Rewrite the lines in all of these records as a single numbered list, skipping blank lines and leaving the pictures out.
>> start Available data
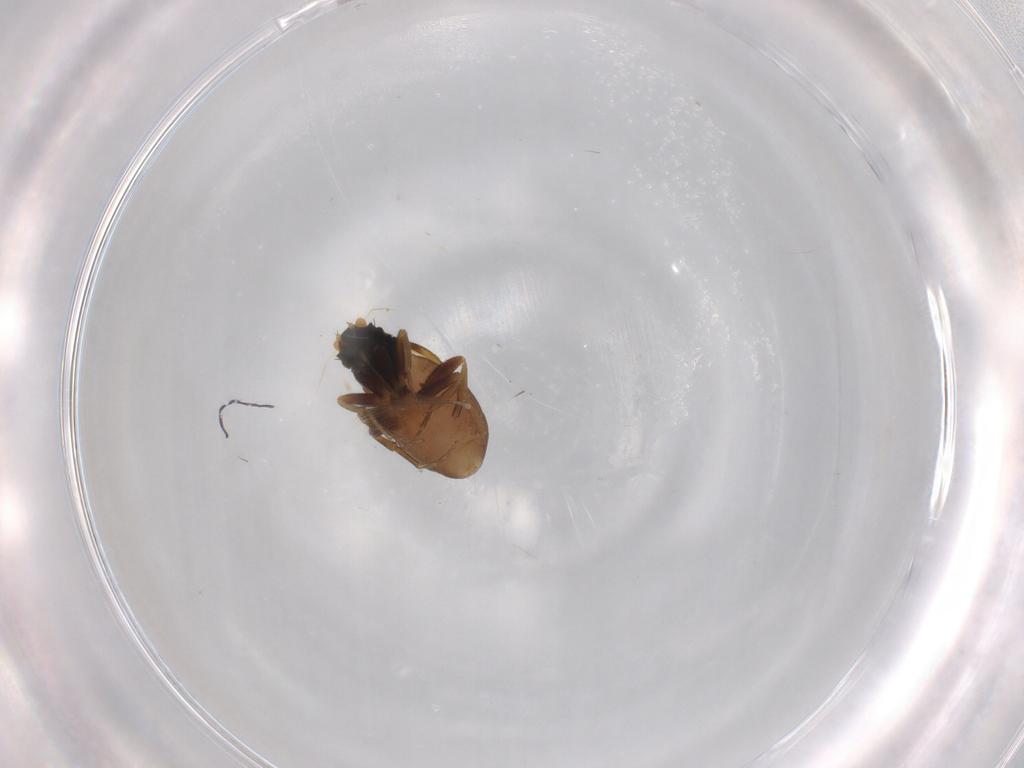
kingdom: Animalia
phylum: Arthropoda
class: Insecta
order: Diptera
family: Phoridae
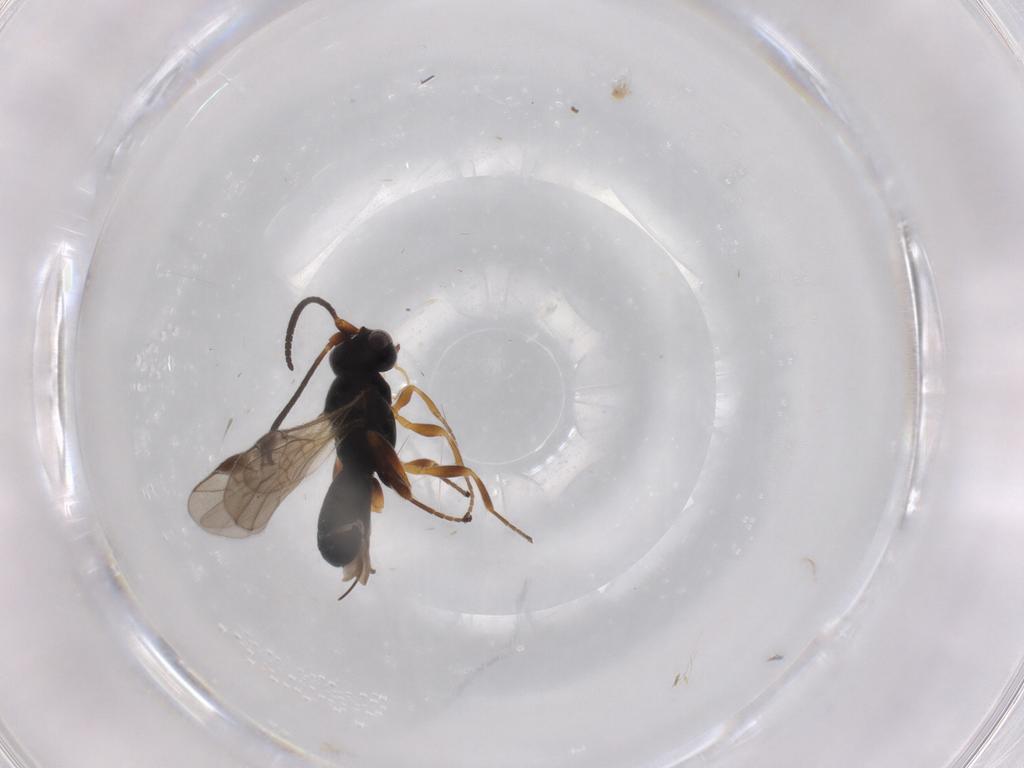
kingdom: Animalia
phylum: Arthropoda
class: Insecta
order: Hymenoptera
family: Braconidae
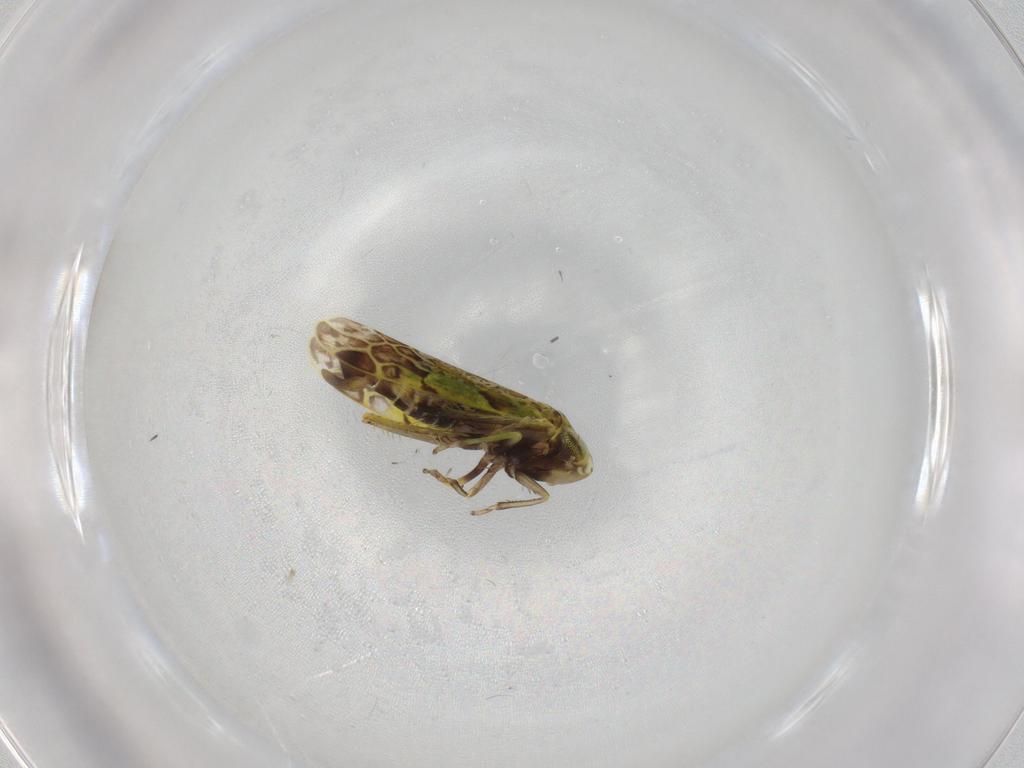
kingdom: Animalia
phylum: Arthropoda
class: Insecta
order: Hemiptera
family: Cicadellidae
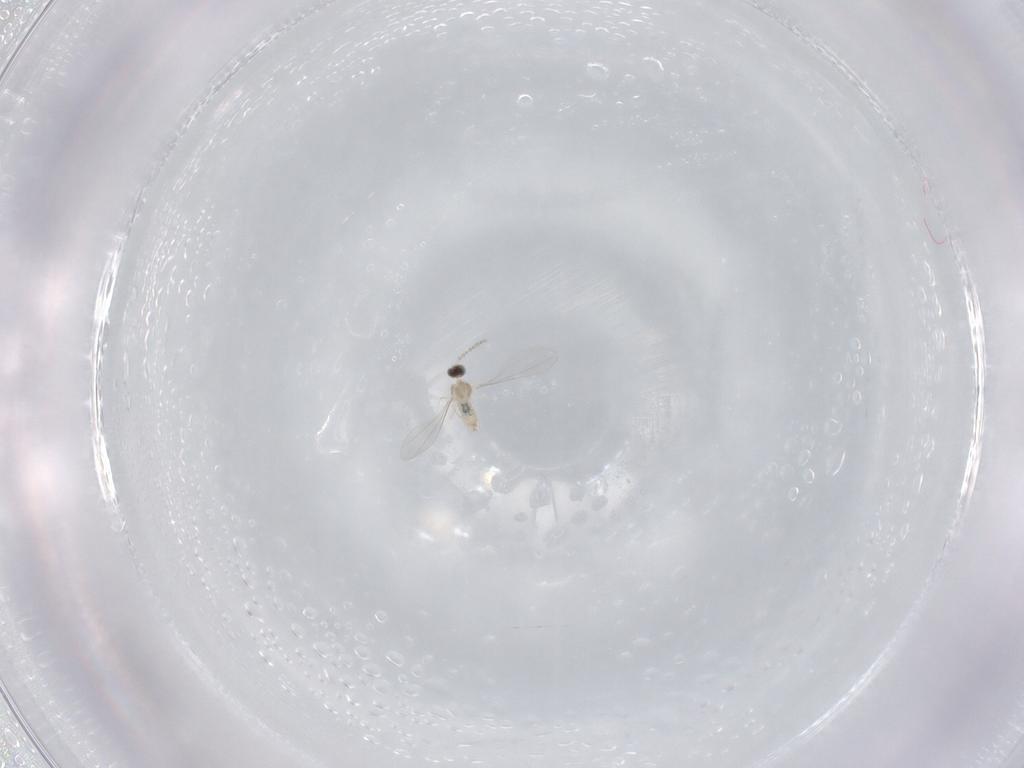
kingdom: Animalia
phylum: Arthropoda
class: Insecta
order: Diptera
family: Cecidomyiidae
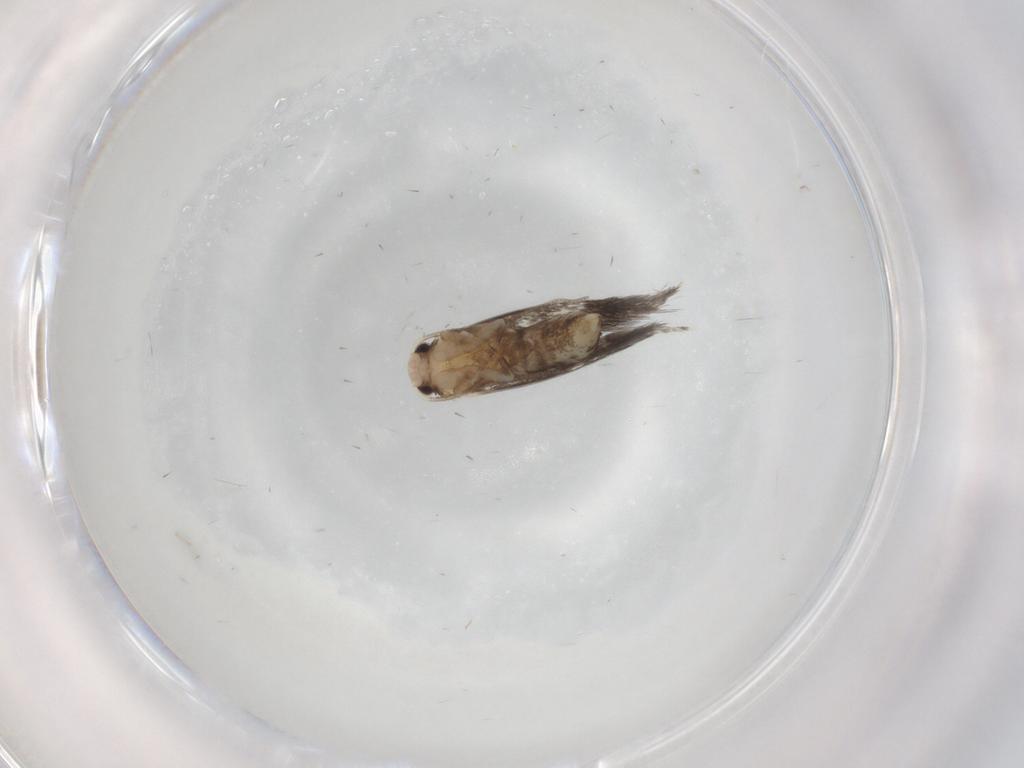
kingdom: Animalia
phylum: Arthropoda
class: Insecta
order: Lepidoptera
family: Tineidae
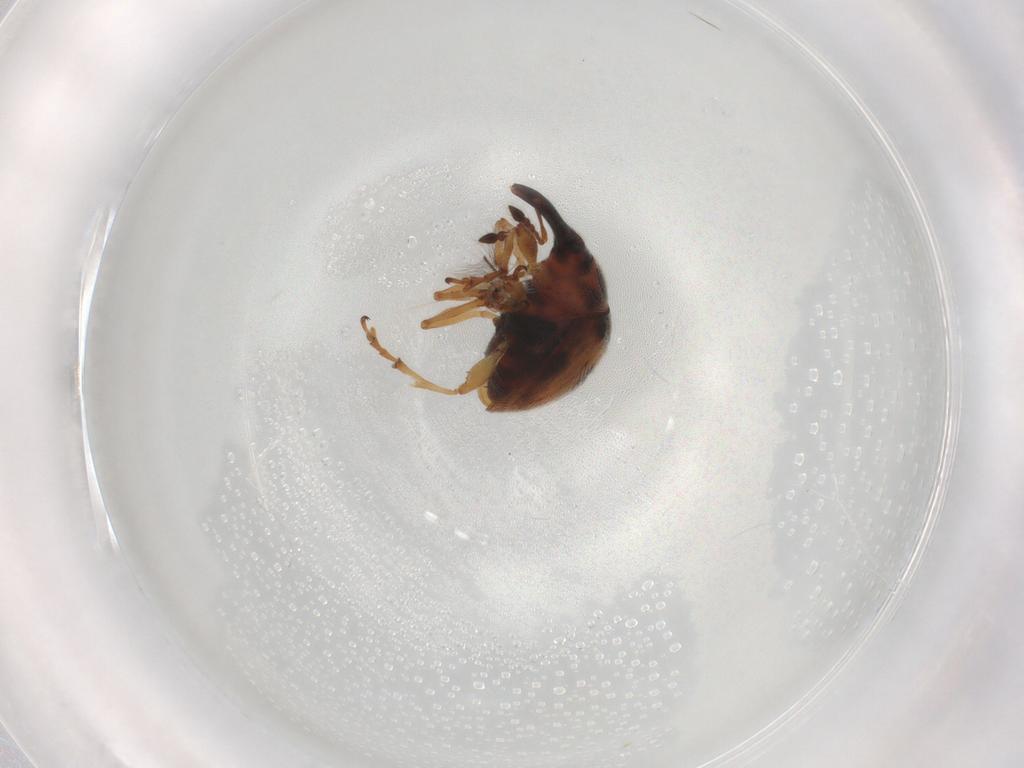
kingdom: Animalia
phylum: Arthropoda
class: Insecta
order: Coleoptera
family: Brentidae
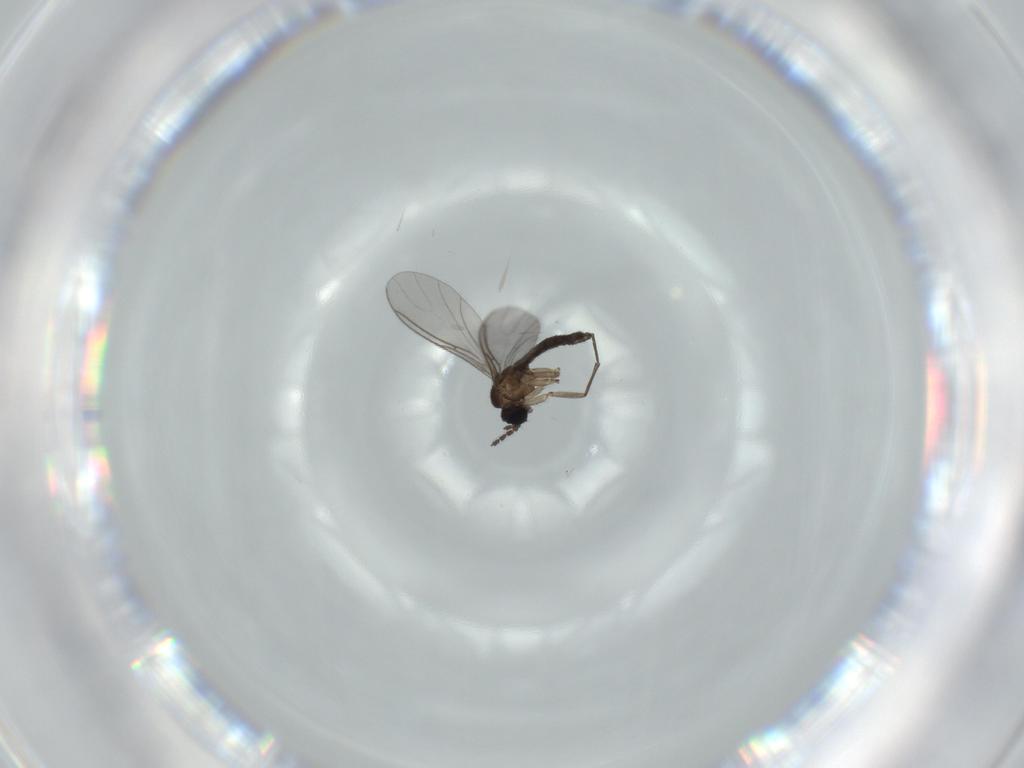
>> end Available data
**Final answer**
1. kingdom: Animalia
2. phylum: Arthropoda
3. class: Insecta
4. order: Diptera
5. family: Phoridae
6. kingdom: Animalia
7. phylum: Arthropoda
8. class: Insecta
9. order: Hymenoptera
10. family: Braconidae
11. kingdom: Animalia
12. phylum: Arthropoda
13. class: Insecta
14. order: Hemiptera
15. family: Cicadellidae
16. kingdom: Animalia
17. phylum: Arthropoda
18. class: Insecta
19. order: Diptera
20. family: Cecidomyiidae
21. kingdom: Animalia
22. phylum: Arthropoda
23. class: Insecta
24. order: Lepidoptera
25. family: Tineidae
26. kingdom: Animalia
27. phylum: Arthropoda
28. class: Insecta
29. order: Coleoptera
30. family: Brentidae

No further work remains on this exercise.